The pressure, the attempts to get me to “do it right.”
None of it worked.
The two pointy sticks, the dangly bit of knitting and that always tangling thread. The dangly thread that, with everyone else, seemed to magically intertwine with the dangling piece of knitting, growing ever longer.
For me, it was a source of wonder and frustration.
Sometimes it skipped its duty and left a stitch unattached to the stick, leaving a hole that would grow larger over time. Other times it seemed in a reproductive frame of mind, and where there had been only one loop on the previous attempt, there were now two, three, or alarmingly a whole bunch more.
My grandmother, my great aunt, my mother, my sister, the nuns, my friend’s mother. All wonderful women, all with that magic in their fingers. They tried, honestly they did. So did I. I love hand knitted jerseys. Imagining myself wearing my own creations would drag me into the torture again and again. All to no avail.
I can’t knit.
Then one afternoon, my mother decided to see if she could teach me to crochet.

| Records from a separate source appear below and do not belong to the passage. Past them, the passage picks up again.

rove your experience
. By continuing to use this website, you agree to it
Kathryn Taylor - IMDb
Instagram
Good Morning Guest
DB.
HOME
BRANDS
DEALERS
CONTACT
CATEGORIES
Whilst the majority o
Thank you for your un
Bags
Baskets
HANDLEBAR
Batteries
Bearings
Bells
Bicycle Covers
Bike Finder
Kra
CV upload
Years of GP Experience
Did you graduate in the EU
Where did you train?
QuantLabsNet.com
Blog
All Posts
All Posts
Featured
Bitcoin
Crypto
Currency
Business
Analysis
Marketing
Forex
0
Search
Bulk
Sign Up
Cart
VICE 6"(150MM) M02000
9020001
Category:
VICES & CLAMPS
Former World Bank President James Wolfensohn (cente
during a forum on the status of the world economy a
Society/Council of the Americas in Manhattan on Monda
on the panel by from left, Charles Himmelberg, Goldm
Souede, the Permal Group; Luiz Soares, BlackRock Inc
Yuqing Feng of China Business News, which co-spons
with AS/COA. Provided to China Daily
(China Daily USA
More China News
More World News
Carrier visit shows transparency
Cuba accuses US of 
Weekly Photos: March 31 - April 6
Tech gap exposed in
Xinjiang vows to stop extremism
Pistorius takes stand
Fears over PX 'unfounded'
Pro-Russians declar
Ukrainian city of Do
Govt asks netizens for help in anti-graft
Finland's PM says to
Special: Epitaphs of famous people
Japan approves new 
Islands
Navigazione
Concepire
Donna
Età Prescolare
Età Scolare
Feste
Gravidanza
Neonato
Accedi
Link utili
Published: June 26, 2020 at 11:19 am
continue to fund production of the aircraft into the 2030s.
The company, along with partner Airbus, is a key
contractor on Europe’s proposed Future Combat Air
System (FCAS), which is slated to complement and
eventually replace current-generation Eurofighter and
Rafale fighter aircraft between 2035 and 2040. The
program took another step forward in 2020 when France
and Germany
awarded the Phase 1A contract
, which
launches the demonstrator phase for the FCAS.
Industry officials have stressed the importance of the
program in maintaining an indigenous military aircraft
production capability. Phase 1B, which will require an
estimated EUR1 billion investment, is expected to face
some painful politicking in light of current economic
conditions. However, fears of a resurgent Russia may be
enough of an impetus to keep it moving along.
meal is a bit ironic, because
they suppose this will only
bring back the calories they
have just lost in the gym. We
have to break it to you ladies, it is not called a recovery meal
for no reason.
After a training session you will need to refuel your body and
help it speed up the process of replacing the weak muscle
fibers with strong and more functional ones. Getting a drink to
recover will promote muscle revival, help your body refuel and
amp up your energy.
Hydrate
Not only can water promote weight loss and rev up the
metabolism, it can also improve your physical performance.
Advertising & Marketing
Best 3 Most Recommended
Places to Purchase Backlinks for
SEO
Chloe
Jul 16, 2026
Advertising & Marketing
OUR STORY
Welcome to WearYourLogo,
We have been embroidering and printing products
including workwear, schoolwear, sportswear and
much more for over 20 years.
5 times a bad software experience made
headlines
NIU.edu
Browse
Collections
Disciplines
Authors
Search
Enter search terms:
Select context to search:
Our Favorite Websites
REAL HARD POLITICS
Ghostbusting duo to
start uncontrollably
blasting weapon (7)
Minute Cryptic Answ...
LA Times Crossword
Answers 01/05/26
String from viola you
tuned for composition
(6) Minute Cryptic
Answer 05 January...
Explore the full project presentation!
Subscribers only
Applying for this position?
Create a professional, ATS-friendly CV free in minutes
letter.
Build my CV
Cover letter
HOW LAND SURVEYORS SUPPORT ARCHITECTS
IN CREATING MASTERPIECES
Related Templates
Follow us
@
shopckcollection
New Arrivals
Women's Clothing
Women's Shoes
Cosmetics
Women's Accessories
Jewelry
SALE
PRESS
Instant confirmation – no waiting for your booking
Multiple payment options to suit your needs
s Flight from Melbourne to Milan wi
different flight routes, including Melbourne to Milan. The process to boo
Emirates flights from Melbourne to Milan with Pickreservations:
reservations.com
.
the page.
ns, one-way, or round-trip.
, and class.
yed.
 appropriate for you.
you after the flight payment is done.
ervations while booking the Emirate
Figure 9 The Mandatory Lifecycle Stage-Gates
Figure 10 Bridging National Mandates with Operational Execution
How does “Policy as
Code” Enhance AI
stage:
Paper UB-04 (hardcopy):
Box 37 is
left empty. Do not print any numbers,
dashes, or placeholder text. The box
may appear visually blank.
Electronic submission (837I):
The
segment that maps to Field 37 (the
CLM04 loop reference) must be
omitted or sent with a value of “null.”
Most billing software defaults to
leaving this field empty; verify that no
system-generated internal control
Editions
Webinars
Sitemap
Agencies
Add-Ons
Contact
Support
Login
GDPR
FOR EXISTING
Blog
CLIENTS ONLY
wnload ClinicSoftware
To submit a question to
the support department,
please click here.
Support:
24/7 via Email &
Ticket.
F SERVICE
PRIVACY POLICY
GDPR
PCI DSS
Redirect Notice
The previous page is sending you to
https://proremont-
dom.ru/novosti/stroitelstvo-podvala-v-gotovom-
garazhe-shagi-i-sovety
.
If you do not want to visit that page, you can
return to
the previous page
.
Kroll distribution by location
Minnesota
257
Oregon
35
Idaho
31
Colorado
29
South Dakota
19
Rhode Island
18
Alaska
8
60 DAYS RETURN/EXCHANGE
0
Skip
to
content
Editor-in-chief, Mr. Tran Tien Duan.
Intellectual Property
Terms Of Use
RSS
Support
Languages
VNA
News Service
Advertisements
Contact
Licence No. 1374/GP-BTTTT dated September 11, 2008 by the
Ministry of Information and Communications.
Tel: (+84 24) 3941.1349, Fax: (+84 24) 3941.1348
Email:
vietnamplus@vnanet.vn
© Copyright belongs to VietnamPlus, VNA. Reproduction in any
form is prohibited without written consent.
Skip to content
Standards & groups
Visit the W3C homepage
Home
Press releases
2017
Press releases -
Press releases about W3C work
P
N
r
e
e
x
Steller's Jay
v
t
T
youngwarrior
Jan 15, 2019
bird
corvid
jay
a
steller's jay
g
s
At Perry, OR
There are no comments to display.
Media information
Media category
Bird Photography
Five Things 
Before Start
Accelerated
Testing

Amazingly, in no time I was churning out recognizable bits of crochet work. Scarves that became gnarled confusion when two needles were involved, became lacy delights. Blankets for babies, a little dress for a small girl. Jerseys.
And yet when anyone knowledgeable sees me crochet they comment that I am “not doing it right”. Apparently it looks as though I am left handed with my right hand.
It seems my brain is inside-out or something.